====== GIVEN TEXT ======

Table of Contents:
- Normal Distribution
- Central Tendency (mean, mode, median)
- Measures of Variability (range, interquartile range)
- Variance and Standard Deviation
Introduction to Descriptive Statistics for Machine Learning
Doing a descriptive statistical analysis of your dataset is absolutely crucial. A lot of people skip this part and therefore lose a lot of valuable insights about their data, which often leads to wrong conclusions. Take your time and carefully run descriptive statistics and make sure that the data meets the requirements to do further analysis.
But first of all, we should go over what statistics really is:
Statistics is a branch of mathematics that deals with collecting, interpreting, organization and interpretation of data.
Within statistics, there are two main categories:
1. Descriptive Statistics: In descriptive statistics, you are describing, presenting, summarizing and organizing your data (population), either through numerical calculations or graphs or tables.

====== GIVEN INFORMATION ======

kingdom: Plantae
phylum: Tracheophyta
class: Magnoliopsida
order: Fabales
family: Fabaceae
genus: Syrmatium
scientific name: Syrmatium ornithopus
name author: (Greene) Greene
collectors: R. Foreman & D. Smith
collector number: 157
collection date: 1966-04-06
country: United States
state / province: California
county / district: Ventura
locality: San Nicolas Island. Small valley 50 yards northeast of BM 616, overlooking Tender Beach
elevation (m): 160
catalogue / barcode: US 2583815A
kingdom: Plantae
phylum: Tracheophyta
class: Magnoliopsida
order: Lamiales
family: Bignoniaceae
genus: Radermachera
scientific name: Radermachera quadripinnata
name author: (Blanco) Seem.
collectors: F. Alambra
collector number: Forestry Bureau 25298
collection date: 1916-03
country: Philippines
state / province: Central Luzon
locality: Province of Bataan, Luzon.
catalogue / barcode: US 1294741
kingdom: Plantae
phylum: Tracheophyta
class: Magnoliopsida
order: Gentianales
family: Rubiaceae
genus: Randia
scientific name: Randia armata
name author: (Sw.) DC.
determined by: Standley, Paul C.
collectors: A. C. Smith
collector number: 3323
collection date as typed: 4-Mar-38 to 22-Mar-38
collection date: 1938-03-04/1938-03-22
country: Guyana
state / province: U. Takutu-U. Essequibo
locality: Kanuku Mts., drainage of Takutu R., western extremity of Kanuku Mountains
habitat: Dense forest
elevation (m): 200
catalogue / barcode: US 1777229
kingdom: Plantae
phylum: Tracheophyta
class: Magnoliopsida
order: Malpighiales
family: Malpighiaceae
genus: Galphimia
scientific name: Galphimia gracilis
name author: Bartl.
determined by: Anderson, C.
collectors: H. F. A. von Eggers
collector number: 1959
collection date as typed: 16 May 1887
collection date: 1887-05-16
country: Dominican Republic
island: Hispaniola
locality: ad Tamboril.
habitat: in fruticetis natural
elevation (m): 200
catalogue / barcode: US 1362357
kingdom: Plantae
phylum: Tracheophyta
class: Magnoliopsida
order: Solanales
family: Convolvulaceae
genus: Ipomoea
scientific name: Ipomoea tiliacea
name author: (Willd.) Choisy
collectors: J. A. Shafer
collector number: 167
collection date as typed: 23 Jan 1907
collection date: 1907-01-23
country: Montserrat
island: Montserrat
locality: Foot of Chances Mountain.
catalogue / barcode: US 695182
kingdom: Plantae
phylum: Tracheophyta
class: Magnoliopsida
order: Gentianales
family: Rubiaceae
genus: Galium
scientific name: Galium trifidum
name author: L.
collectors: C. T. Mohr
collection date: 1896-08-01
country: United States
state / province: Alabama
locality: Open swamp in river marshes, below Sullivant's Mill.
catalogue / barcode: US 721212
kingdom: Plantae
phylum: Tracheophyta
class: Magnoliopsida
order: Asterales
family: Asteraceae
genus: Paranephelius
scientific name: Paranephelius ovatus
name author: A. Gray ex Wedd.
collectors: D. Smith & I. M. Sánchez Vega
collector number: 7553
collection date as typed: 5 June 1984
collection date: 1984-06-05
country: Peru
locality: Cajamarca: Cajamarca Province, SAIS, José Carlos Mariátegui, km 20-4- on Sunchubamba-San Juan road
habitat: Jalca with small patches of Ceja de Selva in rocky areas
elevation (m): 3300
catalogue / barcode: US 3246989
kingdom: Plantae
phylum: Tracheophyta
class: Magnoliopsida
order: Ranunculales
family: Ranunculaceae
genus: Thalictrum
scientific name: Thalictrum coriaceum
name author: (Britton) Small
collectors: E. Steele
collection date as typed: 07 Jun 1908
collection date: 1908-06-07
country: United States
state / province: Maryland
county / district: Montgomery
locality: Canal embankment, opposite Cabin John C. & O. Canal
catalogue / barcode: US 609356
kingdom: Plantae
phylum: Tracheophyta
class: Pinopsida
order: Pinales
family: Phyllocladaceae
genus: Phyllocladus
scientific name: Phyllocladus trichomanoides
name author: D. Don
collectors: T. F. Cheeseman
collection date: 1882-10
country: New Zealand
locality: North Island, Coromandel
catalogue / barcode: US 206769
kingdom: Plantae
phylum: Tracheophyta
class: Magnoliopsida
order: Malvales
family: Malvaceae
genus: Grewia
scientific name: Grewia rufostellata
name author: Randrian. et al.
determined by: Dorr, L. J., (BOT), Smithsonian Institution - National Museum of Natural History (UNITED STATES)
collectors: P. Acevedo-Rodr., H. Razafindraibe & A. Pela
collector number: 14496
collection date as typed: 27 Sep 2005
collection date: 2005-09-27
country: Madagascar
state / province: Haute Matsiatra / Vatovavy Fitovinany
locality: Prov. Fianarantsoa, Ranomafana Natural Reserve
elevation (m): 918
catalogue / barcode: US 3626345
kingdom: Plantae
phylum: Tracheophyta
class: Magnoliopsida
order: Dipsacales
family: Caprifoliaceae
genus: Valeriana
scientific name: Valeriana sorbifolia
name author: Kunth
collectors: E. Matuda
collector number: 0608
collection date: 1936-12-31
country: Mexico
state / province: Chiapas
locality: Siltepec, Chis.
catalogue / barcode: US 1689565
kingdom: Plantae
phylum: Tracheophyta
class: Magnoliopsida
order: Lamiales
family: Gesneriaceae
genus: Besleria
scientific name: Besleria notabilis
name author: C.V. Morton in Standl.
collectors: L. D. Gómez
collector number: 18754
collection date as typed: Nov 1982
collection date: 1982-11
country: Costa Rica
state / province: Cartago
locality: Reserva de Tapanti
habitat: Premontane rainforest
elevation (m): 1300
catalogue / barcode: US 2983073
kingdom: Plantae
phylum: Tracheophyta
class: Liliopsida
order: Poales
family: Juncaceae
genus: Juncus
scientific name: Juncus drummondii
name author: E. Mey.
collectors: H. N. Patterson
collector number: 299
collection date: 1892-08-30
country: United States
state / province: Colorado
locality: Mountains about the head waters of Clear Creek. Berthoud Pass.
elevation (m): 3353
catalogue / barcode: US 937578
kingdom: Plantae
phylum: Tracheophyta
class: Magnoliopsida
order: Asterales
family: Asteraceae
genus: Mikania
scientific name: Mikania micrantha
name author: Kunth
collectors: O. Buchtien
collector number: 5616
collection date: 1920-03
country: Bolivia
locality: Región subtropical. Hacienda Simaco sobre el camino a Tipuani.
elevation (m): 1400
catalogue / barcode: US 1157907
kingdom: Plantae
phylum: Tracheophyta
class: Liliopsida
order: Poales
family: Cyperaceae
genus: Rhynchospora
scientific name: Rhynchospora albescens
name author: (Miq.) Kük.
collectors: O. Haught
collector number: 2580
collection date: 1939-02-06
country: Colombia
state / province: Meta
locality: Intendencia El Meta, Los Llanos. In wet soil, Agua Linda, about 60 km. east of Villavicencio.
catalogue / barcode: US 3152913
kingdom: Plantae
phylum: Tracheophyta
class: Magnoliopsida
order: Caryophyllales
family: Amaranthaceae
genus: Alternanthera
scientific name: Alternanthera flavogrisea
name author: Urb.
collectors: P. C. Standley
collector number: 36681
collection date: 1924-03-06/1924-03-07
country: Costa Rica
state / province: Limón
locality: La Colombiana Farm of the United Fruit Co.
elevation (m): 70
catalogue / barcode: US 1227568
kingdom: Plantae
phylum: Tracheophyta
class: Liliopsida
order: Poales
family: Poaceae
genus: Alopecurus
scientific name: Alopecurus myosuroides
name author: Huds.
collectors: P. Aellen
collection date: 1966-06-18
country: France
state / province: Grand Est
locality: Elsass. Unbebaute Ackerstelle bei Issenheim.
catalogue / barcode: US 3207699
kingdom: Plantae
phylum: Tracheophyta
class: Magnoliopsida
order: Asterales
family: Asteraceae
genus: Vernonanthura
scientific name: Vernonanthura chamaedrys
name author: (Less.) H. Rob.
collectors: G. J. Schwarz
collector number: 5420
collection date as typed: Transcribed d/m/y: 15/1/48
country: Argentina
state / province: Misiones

======

Copy out the passage from the descriptive statistics introduction, from "- Measures of" up to and including "interpretation of data.".

▶ [EXERCISE RESPONSE]
- Measures of Variability (range, interquartile range)
- Variance and Standard Deviation
Introduction to Descriptive Statistics for Machine Learning
Doing a descriptive statistical analysis of your dataset is absolutely crucial. A lot of people skip this part and therefore lose a lot of valuable insights about their data, which often leads to wrong conclusions. Take your time and carefully run descriptive statistics and make sure that the data meets the requirements to do further analysis.
But first of all, we should go over what statistics really is:
Statistics is a branch of mathematics that deals with collecting, interpreting, organization and interpretation of data.